Lafayette (LA) Firefighter Remembered As ‘Example of What Generosity Looks Like’

Katie Gagliano

The Advocate, Baton Rouge, La.


Oct. 20—The Lafayette Fire Department on Tuesday said a final goodbye to a longtime firefighter who was remembered as the epitome of a compassionate, generous leader and community servant.

Fire Inspector II, Chief Keith Sonnier passed away on Oct. 11 at his home. A native of Lafayette, he graduated from the Holy Rosary Institute in 1981 and enjoyed an over 33-year career with the Lafayette Fire Department after joining the agency in 1987, according to his obituary.

Sonnier was honored with a department procession Tuesday morning followed by a funeral at the Cathedral of St. John the Evangelist at 1:30 p.m.

Forrest Chaisson, the department’s fire prevention chief, has known Sonnier since joining the Lafayette Fire Department more than 30 years ago. Over time, Sonnier, who was his second in command, became a close confidante and best friend. Everyone who knew Sonnier has been struck with a sincere sadness over his loss, Chaisson said.

Sonnier was the epitome of kindness, compassion and generosity. He was loyal and genuine. He took every opportunity to share love with others through acts of kindness and service, always listening closely in each conversation for small ways he could act for others, the fire prevention chief said.

Chaisson recalled a time when the men were chatting about grilling and after mentioning he needed charcoal, Sonnier appeared at the station the next day with a bag for Chaisson. Chaisson said he’s heard dozens of similar stories since Sonnier’s passing, not just from other firefighters, but from community members at businesses Sonnier frequented, childhood friends, neighbors and others.

His humanity was something special, he said.

“As I reflect back on my relationship with Keith and his passing, I realize that God sent Keith here for a purpose and I think Keith was sent here to be an example of what generosity looks like and for us to try to borrow some of that from him.
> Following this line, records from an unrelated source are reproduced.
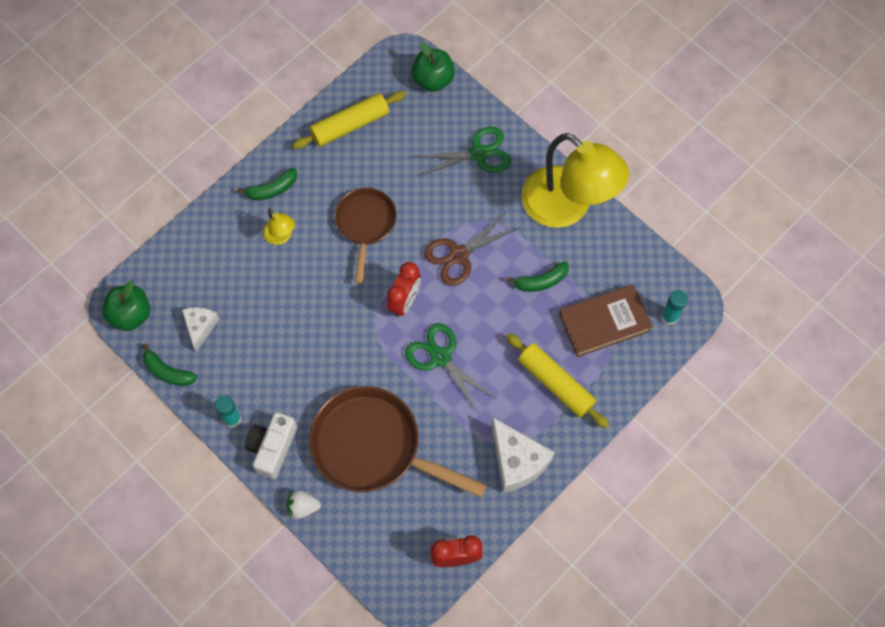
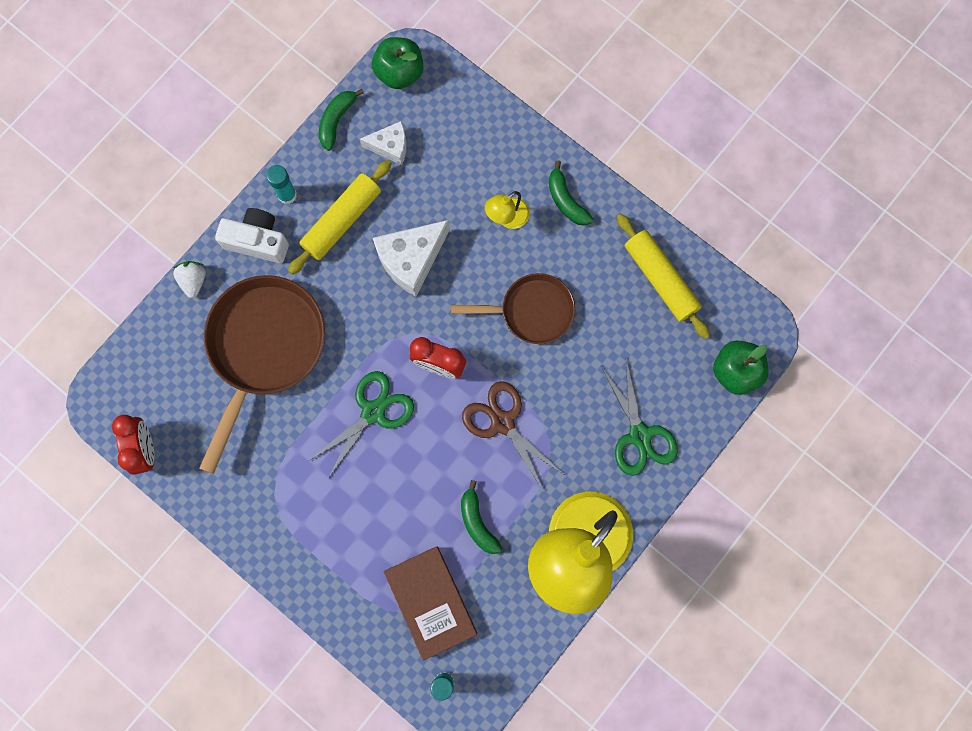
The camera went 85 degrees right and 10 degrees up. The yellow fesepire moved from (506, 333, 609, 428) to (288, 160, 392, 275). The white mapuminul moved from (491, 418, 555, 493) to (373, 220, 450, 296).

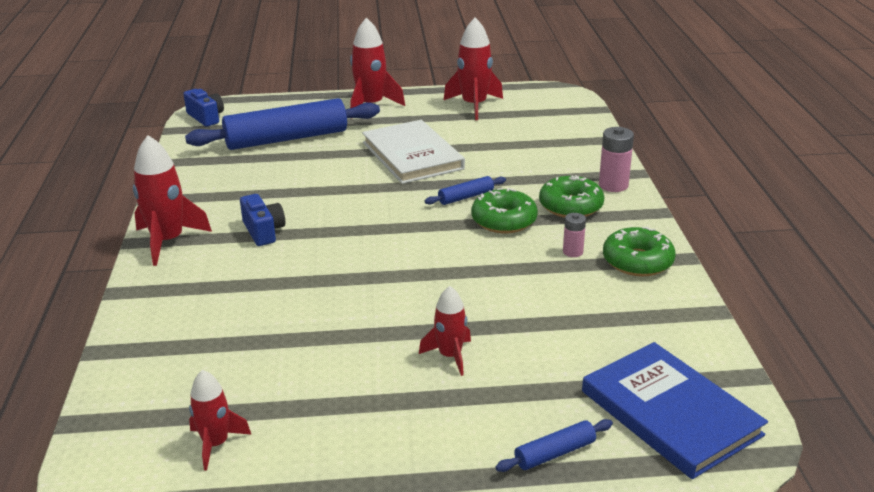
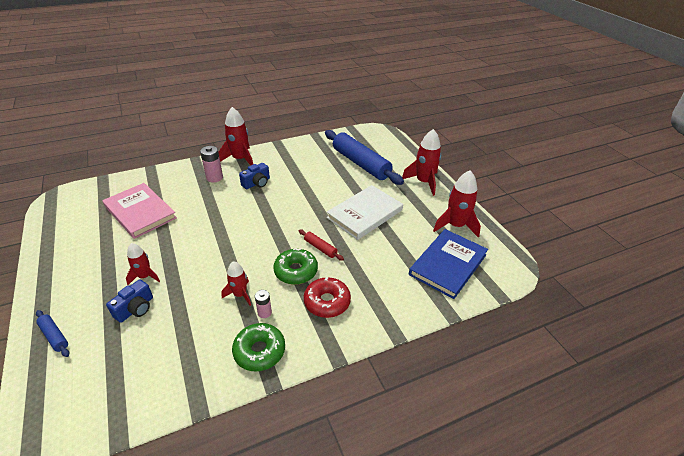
The camera went 70 degrees right and 10 degrees up. The pink ruvepe at (102, 183, 177, 239) appeared. The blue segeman moved from (183, 89, 224, 127) to (106, 279, 153, 323). The pink zukudazi moved from (599, 127, 634, 192) to (200, 146, 223, 182). The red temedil moved from (189, 370, 252, 470) to (221, 261, 251, 306). The blue fesepire at (425, 176, 506, 205) became the red fesepire at (299, 229, 344, 261). The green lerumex at (539, 175, 604, 218) became the red lerumex at (304, 277, 351, 318). The blue ruvepe moved from (582, 342, 768, 479) to (409, 229, 488, 299).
The common thread I’ve heard from everyone is that he was such a nice, kind, compassionate person. He was always there to help someone. I think that’s why God allowed him to be part of my life,” he said.
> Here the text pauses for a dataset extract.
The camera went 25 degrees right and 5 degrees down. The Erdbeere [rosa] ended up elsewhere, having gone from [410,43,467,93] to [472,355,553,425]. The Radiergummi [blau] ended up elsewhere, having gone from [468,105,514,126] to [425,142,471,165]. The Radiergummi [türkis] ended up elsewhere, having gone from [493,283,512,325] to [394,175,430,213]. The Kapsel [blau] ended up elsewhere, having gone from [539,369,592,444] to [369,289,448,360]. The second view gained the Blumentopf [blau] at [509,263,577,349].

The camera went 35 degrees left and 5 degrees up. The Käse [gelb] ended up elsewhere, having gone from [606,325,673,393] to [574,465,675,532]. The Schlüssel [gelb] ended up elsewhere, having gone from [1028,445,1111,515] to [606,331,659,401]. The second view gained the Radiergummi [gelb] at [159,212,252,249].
Sonnier was the same man inside the station as he was outside.

He was always the first to volunteer for duties, never overlooking even the smallest tasks, and had the kind of humor and quick joke delivery that could cut through the hardest or most tense days, Chaisson said.

Sonnier was known by hundreds of children as Mr. Fireman, through his work presenting to student groups about fire prevention. A social butterfly, Sonnier would take every opportunity to get to know a person, with quick hellos often turning into long conversations, his friend said.

“For those who never had a chance to know Keith, they really missed out on a blessing. I pray to God they can meet someone like that at least once in their life,” Chaisson said.